KUTIPAN HALAMAN:
Feminis sosialis pada umumnya merupakan hasil ketidakpuasan feminis Marxis atas pemikiran Marxis yang buta gender dan kecenderungan Marxis untuk menganggap opresi terhadap perempuan jauh di bawah pentingnya opresi terhadap pekerja. Feminis sosialis mengklaim bahwa kapitalis tidak dapat dihancurkan kecuali patriarki juga dihancurkan dan bahwa hubungan material dan ekonomi manusia tidak dapat berubah kecuali jika ideologi mereka juga berubah. Perempuan harus menjalani dua perang, untuk dapat terbebas dari opresi.

 

Seorang feminis sosialis kontemporer, Iri Young mentransformasi teori feminis Marxis menjadi teori feminis sosialis yang mampu membahas seluruh kondisi perempuan yaitu posisi perempuan di dalam keluarga dan tempat kerja, peran reproduksi dan seksual perempuan, dan juga peran produktif perempuan.

DATA MASUKAN:
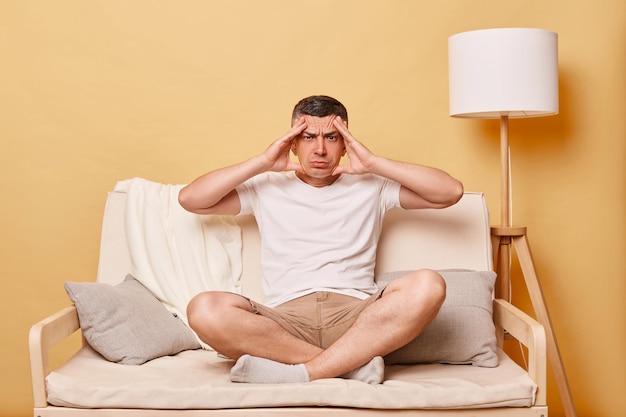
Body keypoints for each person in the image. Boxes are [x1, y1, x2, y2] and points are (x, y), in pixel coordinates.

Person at [178, 95, 464, 384]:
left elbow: (450, 192)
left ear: (345, 146)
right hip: (285, 324)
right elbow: (191, 200)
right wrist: (262, 162)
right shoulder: (265, 186)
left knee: (429, 284)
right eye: (308, 136)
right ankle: (349, 366)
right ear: (292, 144)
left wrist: (374, 163)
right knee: (204, 309)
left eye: (332, 137)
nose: (320, 148)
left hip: (357, 318)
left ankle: (307, 372)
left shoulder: (373, 185)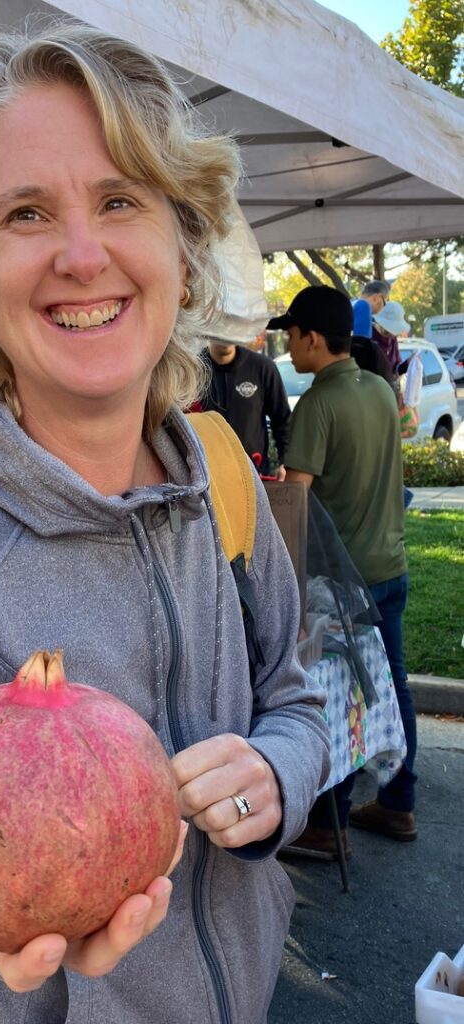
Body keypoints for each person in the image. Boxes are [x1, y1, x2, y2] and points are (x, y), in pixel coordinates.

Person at [0, 24, 330, 1024]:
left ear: (181, 239)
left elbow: (295, 701)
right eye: (26, 212)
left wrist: (274, 774)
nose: (82, 255)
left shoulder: (223, 474)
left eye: (119, 200)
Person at [271, 286, 416, 853]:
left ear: (311, 338)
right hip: (391, 564)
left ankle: (329, 825)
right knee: (390, 685)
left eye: (291, 334)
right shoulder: (379, 387)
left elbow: (293, 502)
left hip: (343, 584)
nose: (288, 345)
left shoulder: (318, 405)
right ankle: (399, 803)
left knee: (335, 693)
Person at [200, 327, 291, 478]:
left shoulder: (262, 367)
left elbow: (283, 420)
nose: (226, 332)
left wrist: (285, 463)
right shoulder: (192, 370)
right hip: (207, 479)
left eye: (232, 325)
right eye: (221, 325)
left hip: (254, 475)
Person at [360, 280, 401, 373]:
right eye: (385, 302)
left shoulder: (391, 338)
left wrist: (407, 365)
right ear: (376, 298)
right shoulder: (357, 322)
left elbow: (395, 367)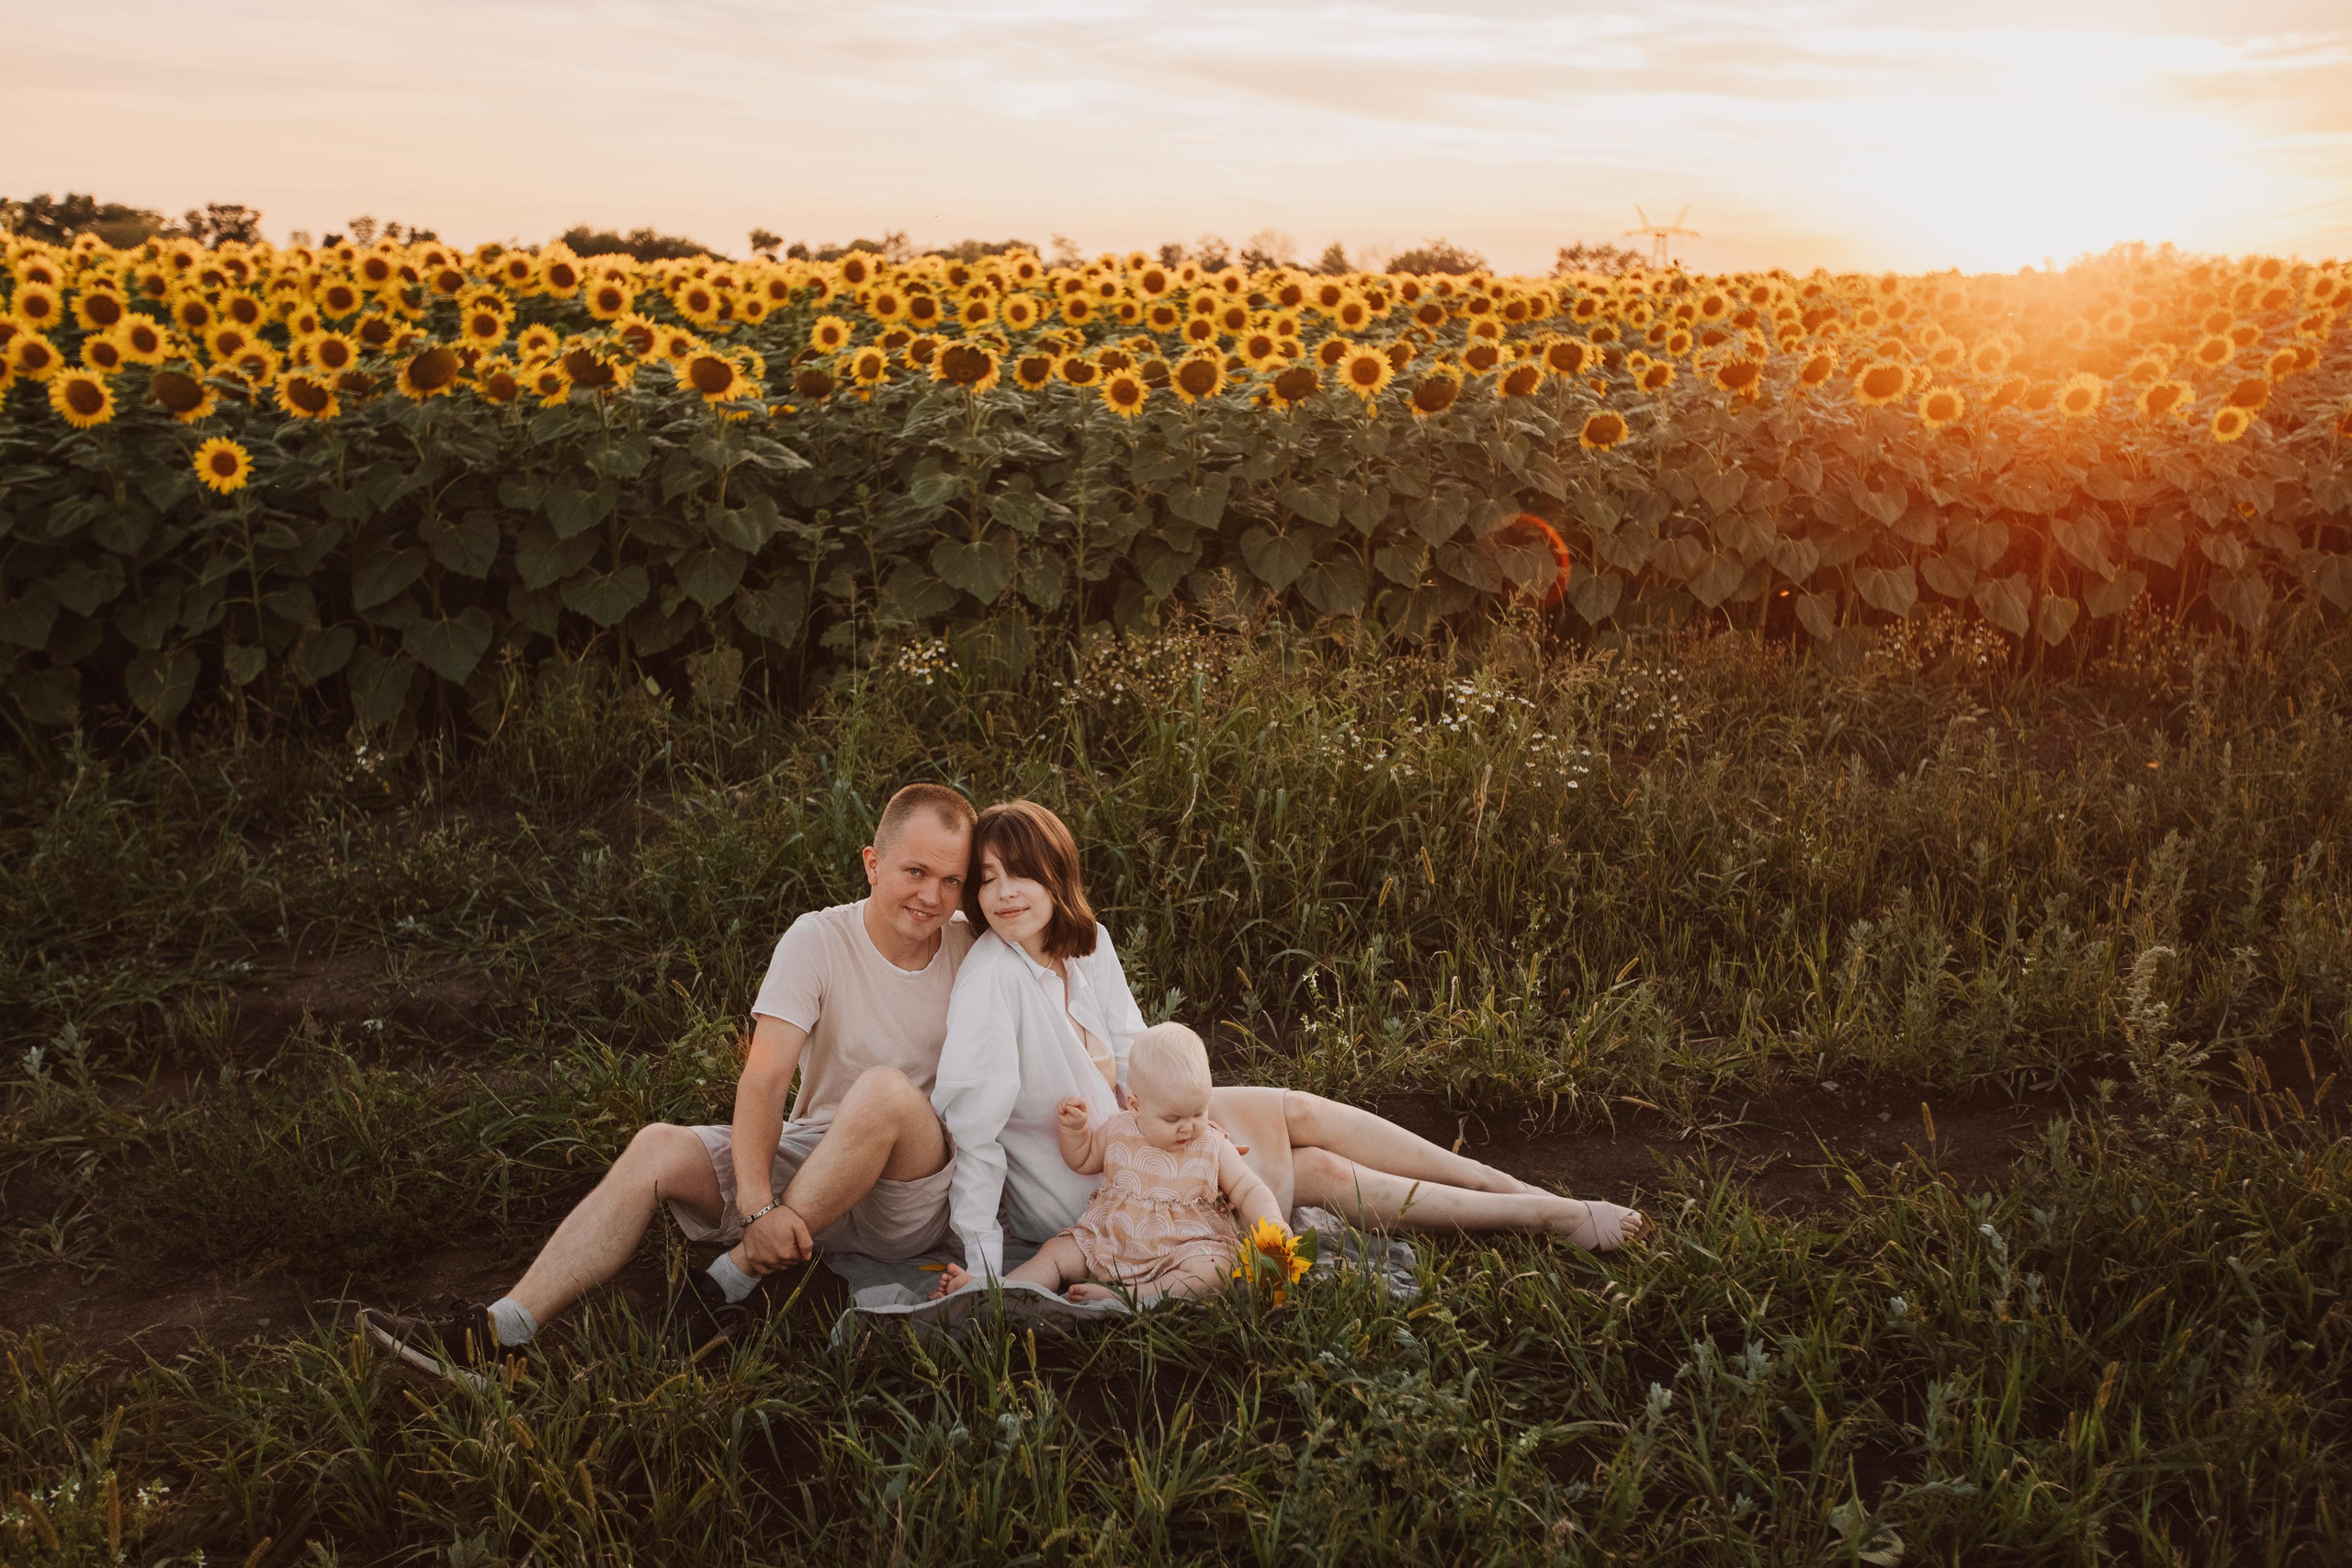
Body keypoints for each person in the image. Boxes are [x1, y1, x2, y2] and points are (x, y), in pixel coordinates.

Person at [361, 783, 979, 1385]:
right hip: (816, 1159)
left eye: (952, 880)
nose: (933, 895)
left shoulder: (969, 945)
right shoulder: (817, 939)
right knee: (657, 1143)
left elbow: (1061, 946)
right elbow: (764, 1080)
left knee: (886, 1091)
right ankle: (500, 1332)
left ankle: (725, 1282)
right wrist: (758, 1204)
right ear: (872, 863)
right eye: (916, 871)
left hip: (906, 1195)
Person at [930, 800, 1644, 1299]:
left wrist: (1198, 1132)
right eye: (984, 878)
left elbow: (1140, 1053)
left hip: (1151, 1128)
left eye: (1016, 871)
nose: (1001, 893)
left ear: (1056, 873)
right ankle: (1543, 1214)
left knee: (1298, 1114)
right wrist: (987, 1264)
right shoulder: (993, 977)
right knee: (1323, 1172)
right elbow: (975, 1130)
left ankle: (1515, 1188)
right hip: (1098, 1182)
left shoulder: (1087, 947)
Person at [935, 1022, 1281, 1304]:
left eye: (1198, 1112)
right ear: (1135, 1104)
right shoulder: (1118, 1130)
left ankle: (1132, 1296)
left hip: (1185, 1247)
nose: (1188, 1126)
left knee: (1212, 1270)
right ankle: (998, 1293)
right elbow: (1083, 1160)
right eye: (1173, 1117)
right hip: (1111, 1238)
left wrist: (1274, 1223)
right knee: (1055, 1253)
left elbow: (1248, 1188)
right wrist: (1075, 1131)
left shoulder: (1211, 1145)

SOAL LATIHAN:
a. Alihkan kalimat berikut dari kutipan tentang feminisme sosialis ke dalam bahasa Inggris: "Perempuan harus menjalani dua perang, untuk dapat terbebas dari opresi."
b. Lanjutkan kutipan tentang feminisme sosialis setelah kalimat terakhirnya.

KUNCI JAWABAN:
a. Women must fight two wars in order to be free from oppression.

b.
Allison  Jaggar seorang feminis sosialis berpendapat dalam bukunya  Feminist Politics and Human Nature, dengan cara yang sama seorang buruh dialienasi atau dipisahkan dari produk yang dihasilkannya, tubuhnya.  Buruh juga perlahan-lahan teralienasi dari tubuhnya, tubuhnya mulai terasa seperti benda semata, sekedar mesin untuk mengeluarkan tenaga untuk bekerja.  Motherhood, seperti seksualitas juga merupakan pengalaman  yang mengalienasi perempuan. Perempuan dialienasi dari  produk pekerjaan reproduksinya, ketika orang lain yang menentukan, memutuskan, tentang berapa banyak anak yang akan dikandung dan dilahirkannya. Jaggar menekankan, perempuan harus memahami bahwa di dalam struktur  patriakal kapitalis abad 20, opresi terhadap perempuan terwujud dalam alienasi perempuan dari segala sesuatu dan dari setiap orang, terutama dirinya sendiri. Hanya jika perempuan memahami sumber sesungguhnya dari ketidakbahagiaannya mereka, perempuan akan berada di dalam posisi untuk melawannya.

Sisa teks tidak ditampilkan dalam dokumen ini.